I´m trying to find a sequence function for the following sequence:
$0, 1, 85, 419, 973, 1747, 2741, 3955, 5389, 7043, 8917, 11011, 13325, 15859, 18613, 21587, 24781, 28195$
The first term is generated from a parameter $n=1$, the second from $n=2$, and so on.
When using the Wolfram´s function FindSequenceFunction[], it doesn´t provide any useful result. However, if I remove the first 2 terms $0,1$, it returns the sequence function $f(n)=110 n^2+4 n-29$. Since it misses the first two terms, I evaluate $f(n-2)$ to get the actual corrected result, which equals to $110 n^2-436 n+403$.
The problem is that the resulting $f(n-2)$ function equals $77$ instead of $0$ when $n=1$, and when $n=2$, it returns $-29$ instead of $1$. I wonder if there exists any transformation I can apply to the $f(n-2)$ function so that it returns the correct result for $n=1$ and $n=2$, considering all the current outputs for $n>2$ as correct.

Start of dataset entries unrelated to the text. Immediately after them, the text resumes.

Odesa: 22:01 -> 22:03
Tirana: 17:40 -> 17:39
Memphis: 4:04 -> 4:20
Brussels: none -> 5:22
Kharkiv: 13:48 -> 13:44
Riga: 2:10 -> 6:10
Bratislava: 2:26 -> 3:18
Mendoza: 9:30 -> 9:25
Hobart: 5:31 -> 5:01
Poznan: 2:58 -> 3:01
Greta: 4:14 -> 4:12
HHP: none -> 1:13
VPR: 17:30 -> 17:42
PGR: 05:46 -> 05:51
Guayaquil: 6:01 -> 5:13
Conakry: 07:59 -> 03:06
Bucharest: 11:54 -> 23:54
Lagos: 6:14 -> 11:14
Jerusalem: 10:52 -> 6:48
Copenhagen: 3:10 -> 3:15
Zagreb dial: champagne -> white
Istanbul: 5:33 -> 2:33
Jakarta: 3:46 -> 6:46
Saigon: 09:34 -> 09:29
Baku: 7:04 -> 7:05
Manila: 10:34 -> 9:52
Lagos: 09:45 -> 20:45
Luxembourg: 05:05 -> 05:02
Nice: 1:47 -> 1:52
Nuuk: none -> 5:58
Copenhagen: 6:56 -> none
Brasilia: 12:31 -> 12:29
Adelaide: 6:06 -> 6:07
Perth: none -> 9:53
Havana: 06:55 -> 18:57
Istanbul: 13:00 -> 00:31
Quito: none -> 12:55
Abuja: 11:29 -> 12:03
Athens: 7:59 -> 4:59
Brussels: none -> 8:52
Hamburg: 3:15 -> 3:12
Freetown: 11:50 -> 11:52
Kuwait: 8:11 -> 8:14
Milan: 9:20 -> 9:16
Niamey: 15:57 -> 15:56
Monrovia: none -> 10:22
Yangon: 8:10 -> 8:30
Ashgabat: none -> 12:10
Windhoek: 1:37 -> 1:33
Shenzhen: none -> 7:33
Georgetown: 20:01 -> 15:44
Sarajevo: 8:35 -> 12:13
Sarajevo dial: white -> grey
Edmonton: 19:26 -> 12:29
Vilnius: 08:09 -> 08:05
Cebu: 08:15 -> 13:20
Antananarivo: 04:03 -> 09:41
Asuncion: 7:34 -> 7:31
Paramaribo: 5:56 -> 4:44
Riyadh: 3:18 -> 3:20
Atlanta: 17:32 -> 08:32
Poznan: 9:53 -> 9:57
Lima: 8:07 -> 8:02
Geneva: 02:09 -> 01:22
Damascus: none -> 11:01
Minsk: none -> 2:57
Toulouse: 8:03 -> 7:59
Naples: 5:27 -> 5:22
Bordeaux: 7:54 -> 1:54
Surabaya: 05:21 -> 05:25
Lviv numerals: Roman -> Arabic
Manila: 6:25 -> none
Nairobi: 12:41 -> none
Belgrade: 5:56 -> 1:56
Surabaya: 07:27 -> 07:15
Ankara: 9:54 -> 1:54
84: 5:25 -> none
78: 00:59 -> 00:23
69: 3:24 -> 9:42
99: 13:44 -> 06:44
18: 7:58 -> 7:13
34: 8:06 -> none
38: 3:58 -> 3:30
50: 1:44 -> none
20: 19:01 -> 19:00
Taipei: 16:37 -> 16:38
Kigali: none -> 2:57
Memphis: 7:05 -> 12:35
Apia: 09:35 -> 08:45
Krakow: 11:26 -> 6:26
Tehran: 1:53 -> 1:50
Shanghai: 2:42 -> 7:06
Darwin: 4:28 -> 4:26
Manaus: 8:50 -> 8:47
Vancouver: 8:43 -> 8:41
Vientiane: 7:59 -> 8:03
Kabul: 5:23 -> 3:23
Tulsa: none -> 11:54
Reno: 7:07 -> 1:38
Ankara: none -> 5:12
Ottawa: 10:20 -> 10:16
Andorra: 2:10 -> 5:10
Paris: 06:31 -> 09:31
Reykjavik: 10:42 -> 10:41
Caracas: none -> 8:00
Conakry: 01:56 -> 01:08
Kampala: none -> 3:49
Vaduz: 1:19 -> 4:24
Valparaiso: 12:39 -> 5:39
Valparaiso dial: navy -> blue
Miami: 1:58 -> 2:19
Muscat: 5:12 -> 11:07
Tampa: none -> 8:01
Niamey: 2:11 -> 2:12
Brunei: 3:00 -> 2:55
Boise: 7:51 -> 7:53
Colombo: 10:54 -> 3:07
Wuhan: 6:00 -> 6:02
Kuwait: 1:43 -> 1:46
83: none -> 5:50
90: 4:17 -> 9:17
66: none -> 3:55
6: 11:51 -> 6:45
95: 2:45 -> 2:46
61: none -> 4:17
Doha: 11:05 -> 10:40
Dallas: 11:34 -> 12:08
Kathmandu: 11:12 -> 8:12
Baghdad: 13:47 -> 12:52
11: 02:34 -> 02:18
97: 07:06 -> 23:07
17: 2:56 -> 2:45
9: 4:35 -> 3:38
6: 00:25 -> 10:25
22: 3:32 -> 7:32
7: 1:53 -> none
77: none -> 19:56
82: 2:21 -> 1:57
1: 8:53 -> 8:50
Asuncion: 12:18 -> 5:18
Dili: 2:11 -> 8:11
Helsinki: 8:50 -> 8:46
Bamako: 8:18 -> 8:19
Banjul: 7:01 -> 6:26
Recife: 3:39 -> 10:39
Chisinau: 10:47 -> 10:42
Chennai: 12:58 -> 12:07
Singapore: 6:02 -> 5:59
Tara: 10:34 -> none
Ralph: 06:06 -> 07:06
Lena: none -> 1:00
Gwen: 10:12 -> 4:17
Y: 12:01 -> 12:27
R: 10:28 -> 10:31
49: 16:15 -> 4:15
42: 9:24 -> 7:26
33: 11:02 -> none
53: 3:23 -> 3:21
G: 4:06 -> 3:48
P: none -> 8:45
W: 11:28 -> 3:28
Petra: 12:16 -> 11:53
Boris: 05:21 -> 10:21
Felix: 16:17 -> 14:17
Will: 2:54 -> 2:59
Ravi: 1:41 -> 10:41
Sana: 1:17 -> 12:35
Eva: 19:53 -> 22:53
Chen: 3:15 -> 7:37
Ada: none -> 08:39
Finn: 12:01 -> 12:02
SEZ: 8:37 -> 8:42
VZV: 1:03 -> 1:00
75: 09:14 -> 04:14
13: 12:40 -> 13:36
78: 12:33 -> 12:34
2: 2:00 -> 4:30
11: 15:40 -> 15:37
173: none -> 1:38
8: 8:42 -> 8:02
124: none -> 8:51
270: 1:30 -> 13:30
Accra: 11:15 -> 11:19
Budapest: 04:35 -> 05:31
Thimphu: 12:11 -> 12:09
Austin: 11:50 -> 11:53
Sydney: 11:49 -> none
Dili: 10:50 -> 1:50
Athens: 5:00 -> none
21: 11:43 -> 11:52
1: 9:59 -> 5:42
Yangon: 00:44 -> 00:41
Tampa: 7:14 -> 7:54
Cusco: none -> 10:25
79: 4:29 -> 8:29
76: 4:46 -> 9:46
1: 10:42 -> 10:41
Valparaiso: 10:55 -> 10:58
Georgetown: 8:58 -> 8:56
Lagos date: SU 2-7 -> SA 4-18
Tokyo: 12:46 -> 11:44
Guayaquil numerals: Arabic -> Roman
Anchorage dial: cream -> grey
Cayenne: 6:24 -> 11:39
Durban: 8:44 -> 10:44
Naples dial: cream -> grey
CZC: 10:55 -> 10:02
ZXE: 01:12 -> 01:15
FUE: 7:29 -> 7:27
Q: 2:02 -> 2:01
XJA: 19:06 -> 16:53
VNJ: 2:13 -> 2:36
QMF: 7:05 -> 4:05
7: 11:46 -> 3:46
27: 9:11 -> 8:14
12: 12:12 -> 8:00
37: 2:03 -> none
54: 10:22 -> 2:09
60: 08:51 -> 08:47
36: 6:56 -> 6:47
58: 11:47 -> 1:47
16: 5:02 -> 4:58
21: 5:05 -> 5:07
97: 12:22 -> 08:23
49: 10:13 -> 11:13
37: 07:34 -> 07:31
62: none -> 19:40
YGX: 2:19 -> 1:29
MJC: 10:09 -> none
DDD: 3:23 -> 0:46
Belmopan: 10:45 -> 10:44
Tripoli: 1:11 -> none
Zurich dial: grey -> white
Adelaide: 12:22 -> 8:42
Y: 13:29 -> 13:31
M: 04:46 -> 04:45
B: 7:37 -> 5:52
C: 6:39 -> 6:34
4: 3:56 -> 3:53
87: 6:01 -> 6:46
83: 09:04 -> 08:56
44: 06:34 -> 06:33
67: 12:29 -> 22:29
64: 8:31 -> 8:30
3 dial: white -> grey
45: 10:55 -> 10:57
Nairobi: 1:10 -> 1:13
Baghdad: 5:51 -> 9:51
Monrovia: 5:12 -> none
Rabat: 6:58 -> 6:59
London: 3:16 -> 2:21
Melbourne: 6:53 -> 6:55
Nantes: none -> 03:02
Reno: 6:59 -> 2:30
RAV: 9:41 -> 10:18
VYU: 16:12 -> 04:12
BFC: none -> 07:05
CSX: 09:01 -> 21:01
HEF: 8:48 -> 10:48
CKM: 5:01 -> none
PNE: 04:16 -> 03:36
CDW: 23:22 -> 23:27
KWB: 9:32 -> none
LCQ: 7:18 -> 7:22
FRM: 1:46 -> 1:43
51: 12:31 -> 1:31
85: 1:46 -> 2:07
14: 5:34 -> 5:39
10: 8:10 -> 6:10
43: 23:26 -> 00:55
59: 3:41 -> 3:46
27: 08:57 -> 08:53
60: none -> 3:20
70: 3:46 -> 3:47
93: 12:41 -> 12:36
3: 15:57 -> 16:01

Also, I tried similar sequences (created from the 2. case of this question, which counts arrangements of clusters with $k$ kings on a $n\times n$ chessboard), for example:
The sequence from this question counts $4$ king clusters, but for $k<4$:
$(k=2)=>0, 6, 20, 42, 72, 110, 156, 210, 272$
$(k=3)=>0, 4, 48, 132, 256, 420, 624, 868, 1152, 1476$
Returning the correct generating functions:
$(k=2)=>4 n^2-6 n+2$
$(k=3)=>20 n^2-56 n+36$
As you can see, for 2 and 3 values of $k$ Wolfram finds a sequence function with the initial values $0,6$ and $0,4$ in it. So, I also wonder if there exists a way of proving if a sequence function for higher values of $k$ can exist or not depending on the result Wolfram returns when using the first $0,\cdots$ initial values inside FindSequenceFunction[].